▶ Supplied text:
Consider an example scenario where you want the kernel to be able to receive UDP packets through the FPGA's Ethernet interface. Implementing the necessary hardware to process the data coming from the Ethernet pins in oneAPI would be both extremely difficult and inefficient. Moreover, there are already many RTL solutions for doing this. So, instead, you can implement this low-level logic with RTL in the BSP. This example is illustrated in the following figure, where the BSP connects the Ethernet I/O pins to a MAC IP, the MAC IP to a UDP offload engine IP, and finally the UDP offload engine IP to an I/O pipe. This I/O pipe can then be simply connected to the processing kernels. The details of these connections are abstracted from the oneAPI kernel developer. The following figure shows only an input I/O pipe. The process is similar for an output I/O pipe, but the data flows in the opposite direction.

I/O Input Pipe

Faking I/O Pipes

Unfortunately, designs that use these I/O pipes are confined to BSPs that support that specific I/O pipe, which makes prototyping and testing the processing kernels difficult. To address these concerns, a fake I/O pipes library is available. With this library, you can create kernels that behave like I/O pipes without having a BSP that actually supports them. This allows you to start prototyping and testing your processing kernels without a BSP that supports I/O pipes.

There are currently two options for faking IO pipes:

  • Device memory allocations: This option requires no special BSP support, as shown in the following figure:
    Device Memory Allocations

  • Unified Shared Memory (USM) host allocations: This option requires USM support in the BSP as shown in the following figure. See also Unified Shared Memory topic in the open-access book Data Parallel C++: Mastering DPC++ for Programming of Heterogeneous Systems using C++ and SYCL.
    Unified Shared Memory (USM) Host Allocations

▶ Supplied information:
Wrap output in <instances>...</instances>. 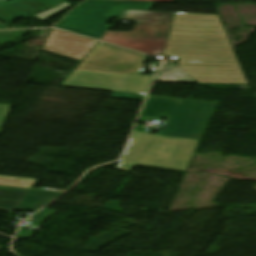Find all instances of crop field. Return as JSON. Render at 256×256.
<instances>
[{
	"label": "crop field",
	"mask_w": 256,
	"mask_h": 256,
	"mask_svg": "<svg viewBox=\"0 0 256 256\" xmlns=\"http://www.w3.org/2000/svg\"><path fill=\"white\" fill-rule=\"evenodd\" d=\"M215 105L149 96L139 118L169 119L159 135L134 132L117 169L140 164L185 171Z\"/></svg>",
	"instance_id": "8a807250"
},
{
	"label": "crop field",
	"mask_w": 256,
	"mask_h": 256,
	"mask_svg": "<svg viewBox=\"0 0 256 256\" xmlns=\"http://www.w3.org/2000/svg\"><path fill=\"white\" fill-rule=\"evenodd\" d=\"M163 54L197 83L247 84L230 44L167 41Z\"/></svg>",
	"instance_id": "ac0d7876"
},
{
	"label": "crop field",
	"mask_w": 256,
	"mask_h": 256,
	"mask_svg": "<svg viewBox=\"0 0 256 256\" xmlns=\"http://www.w3.org/2000/svg\"><path fill=\"white\" fill-rule=\"evenodd\" d=\"M153 3L85 1L56 27L100 40L111 27L110 18H119L126 9L149 11Z\"/></svg>",
	"instance_id": "34b2d1b8"
},
{
	"label": "crop field",
	"mask_w": 256,
	"mask_h": 256,
	"mask_svg": "<svg viewBox=\"0 0 256 256\" xmlns=\"http://www.w3.org/2000/svg\"><path fill=\"white\" fill-rule=\"evenodd\" d=\"M167 40L229 43L217 15L175 13Z\"/></svg>",
	"instance_id": "412701ff"
},
{
	"label": "crop field",
	"mask_w": 256,
	"mask_h": 256,
	"mask_svg": "<svg viewBox=\"0 0 256 256\" xmlns=\"http://www.w3.org/2000/svg\"><path fill=\"white\" fill-rule=\"evenodd\" d=\"M153 77H129L73 71L61 86L145 95Z\"/></svg>",
	"instance_id": "f4fd0767"
},
{
	"label": "crop field",
	"mask_w": 256,
	"mask_h": 256,
	"mask_svg": "<svg viewBox=\"0 0 256 256\" xmlns=\"http://www.w3.org/2000/svg\"><path fill=\"white\" fill-rule=\"evenodd\" d=\"M61 193L0 187V210L36 211Z\"/></svg>",
	"instance_id": "dd49c442"
},
{
	"label": "crop field",
	"mask_w": 256,
	"mask_h": 256,
	"mask_svg": "<svg viewBox=\"0 0 256 256\" xmlns=\"http://www.w3.org/2000/svg\"><path fill=\"white\" fill-rule=\"evenodd\" d=\"M96 43L53 29L43 49L82 61Z\"/></svg>",
	"instance_id": "e52e79f7"
},
{
	"label": "crop field",
	"mask_w": 256,
	"mask_h": 256,
	"mask_svg": "<svg viewBox=\"0 0 256 256\" xmlns=\"http://www.w3.org/2000/svg\"><path fill=\"white\" fill-rule=\"evenodd\" d=\"M60 0H12L0 5V20L11 24L15 17L27 18L32 13L54 6Z\"/></svg>",
	"instance_id": "d8731c3e"
},
{
	"label": "crop field",
	"mask_w": 256,
	"mask_h": 256,
	"mask_svg": "<svg viewBox=\"0 0 256 256\" xmlns=\"http://www.w3.org/2000/svg\"><path fill=\"white\" fill-rule=\"evenodd\" d=\"M57 213V211L44 209L41 212L37 213L33 217L29 218L27 222H33V223H41L45 221L46 218L50 217L51 215Z\"/></svg>",
	"instance_id": "5a996713"
},
{
	"label": "crop field",
	"mask_w": 256,
	"mask_h": 256,
	"mask_svg": "<svg viewBox=\"0 0 256 256\" xmlns=\"http://www.w3.org/2000/svg\"><path fill=\"white\" fill-rule=\"evenodd\" d=\"M70 5L71 4H68V3L64 2L60 6H58L57 8L52 9V10L47 11V12H44L42 14H39L36 17H38L39 19H41L43 21V20L47 19L48 17H50V16H52V15H54V14H56V13H58V12L64 10V9L68 8Z\"/></svg>",
	"instance_id": "3316defc"
},
{
	"label": "crop field",
	"mask_w": 256,
	"mask_h": 256,
	"mask_svg": "<svg viewBox=\"0 0 256 256\" xmlns=\"http://www.w3.org/2000/svg\"><path fill=\"white\" fill-rule=\"evenodd\" d=\"M24 229H25V228H24V227H22V229H21V230H19V232H18V234H17V236H16V237H18V238L23 237V238L30 239V237H31V235H32V233H33V231H30V230H24Z\"/></svg>",
	"instance_id": "28ad6ade"
}]
</instances>
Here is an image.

▶ Exercise: Extract, word for word, the passage of the I/O pipes text that begins at "Faking I/O Pipes" and stops after "supports I/O pipes.".

▶ Worked answer:
Faking I/O Pipes

Unfortunately, designs that use these I/O pipes are confined to BSPs that support that specific I/O pipe, which makes prototyping and testing the processing kernels difficult. To address these concerns, a fake I/O pipes library is available. With this library, you can create kernels that behave like I/O pipes without having a BSP that actually supports them. This allows you to start prototyping and testing your processing kernels without a BSP that supports I/O pipes.